Saturday, March 22, 2014

Redshift and the magic of SpaceTime

The farther we look, the redder things seem.  That must be true, they say, because the 377, the impedance, of space is everywhere the same, unless SpaceTime changed that also.  How did empty space acquire the magical property of impedance?

The frequency of light is determined by the rate as which positive and negate phase are dumped into space. The so called impedance is a property of the source, the relative quantization ratios of of magnetic and charge sourced.  What determines those ratios? The structure of the atom.

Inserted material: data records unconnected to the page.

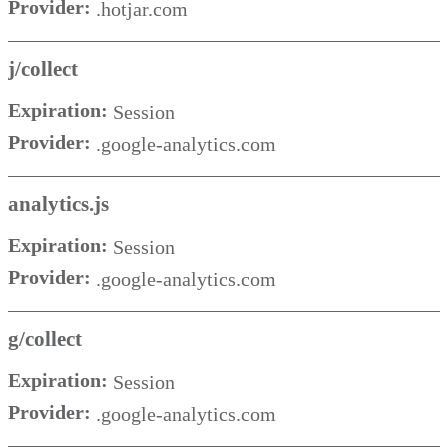
Provider:
.hotjar.com
j/collect
Expiration:
Session
Provider:
.google-analytics.com
analytics.js
Expiration:
Session
Provider:
.google-analytics.com
g/collect
Expiration:
Session
Provider:
.google-analytics.com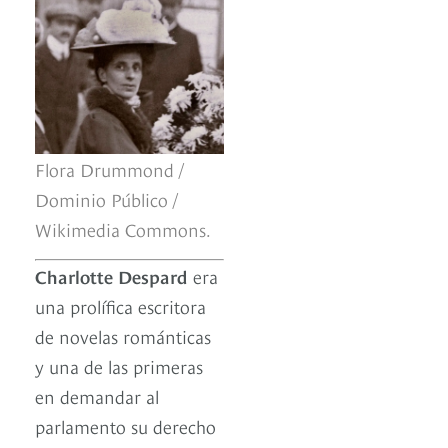
Flora Drummond /
Dominio Público /
Wikimedia Commons.
Charlotte Despard
era
una prolífica escritora
de novelas románticas
y una de las primeras
en demandar al
parlamento su derecho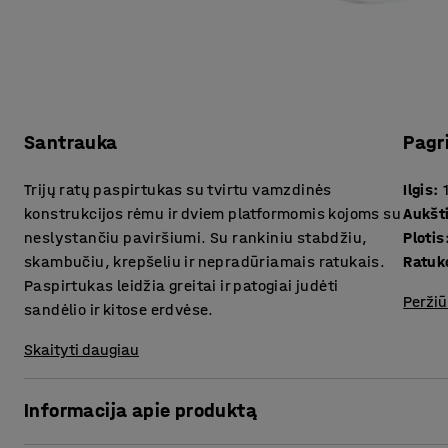
Santrauka
Pagr
Trijų ratų paspirtukas su tvirtu vamzdinės
Ilgis
:
konstrukcijos rėmu ir dviem platformomis kojoms su
Aukšt
neslystančiu paviršiumi. Su rankiniu stabdžiu,
Plotis
skambučiu, krepšeliu ir nepradūriamais ratukais.
Ratuk
Paspirtukas leidžia greitai ir patogiai judėti
Peržiū
sandėlio ir kitose erdvėse.
Skaityti daugiau
Informacija apie produktą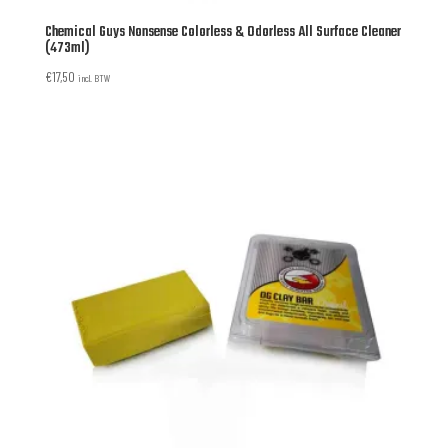
Chemical Guys Nonsense Colorless & Odorless All Surface Cleaner
(473ml)
€
17,50
incl. BTW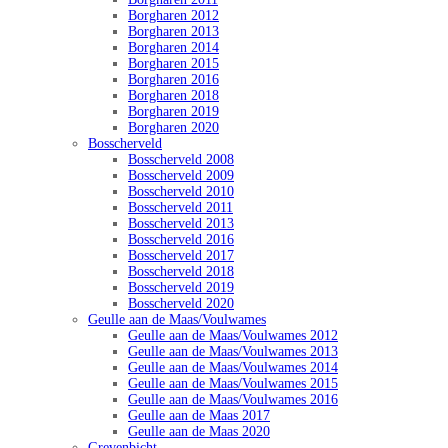
Borgharen 2012
Borgharen 2013
Borgharen 2014
Borgharen 2015
Borgharen 2016
Borgharen 2018
Borgharen 2019
Borgharen 2020
Bosscherveld
Bosscherveld 2008
Bosscherveld 2009
Bosscherveld 2010
Bosscherveld 2011
Bosscherveld 2013
Bosscherveld 2016
Bosscherveld 2017
Bosscherveld 2018
Bosscherveld 2019
Bosscherveld 2020
Geulle aan de Maas/Voulwames
Geulle aan de Maas/Voulwames 2012
Geulle aan de Maas/Voulwames 2013
Geulle aan de Maas/Voulwames 2014
Geulle aan de Maas/Voulwames 2015
Geulle aan de Maas/Voulwames 2016
Geulle aan de Maas 2017
Geulle aan de Maas 2020
Grevenbicht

There are three frequencies involved here, one is the originating light frequency, likely an atom, and the other two are the relative quant ratios, from the source.  This light travels some 10 billion light year through space, and we expect the vacuum to be near perfect, maintaining the quantization ratios all the way along.  What it those two field ratios got smaller? Light still move at its proper rate, but it originating freuqency drops, it looks redder.

Those phase dumps along the 10 ten million light year path fall off as 1/r2, did you know that? It would be a miracle it the vacuum did not lose a bit of phase dump over that period. We are simply seeing a bit of charge loss from the magnetic or the electrical.  The vacuum is not that perfect, certainly not more perfect than planks constant. Do the numbers:

 This is plank in meters.  1.616199 (97) x10 -35 
Light travels 3e8 meters per second. One year is years is: 31e7 seconds.
So, 90e15 meters. The next galaxy is a million light years, 1e6 or 90e21 total .   A,Multiply by plank, which is error per meter:  150 e-14 meters.   the wavelength of light, about 500e-9. Include the 1/(r**2) dimming effect, and you are swamped.  That is too far for empty space to maintain frequency. Its a miracle you can see anything.  Plank is not just our error, mother nature has the same problem.

Then, of course, there is the dark energy hypothesis. If you believe in dark energy all over space, then you are certainly uncertain about the red shift being related to separation velocity.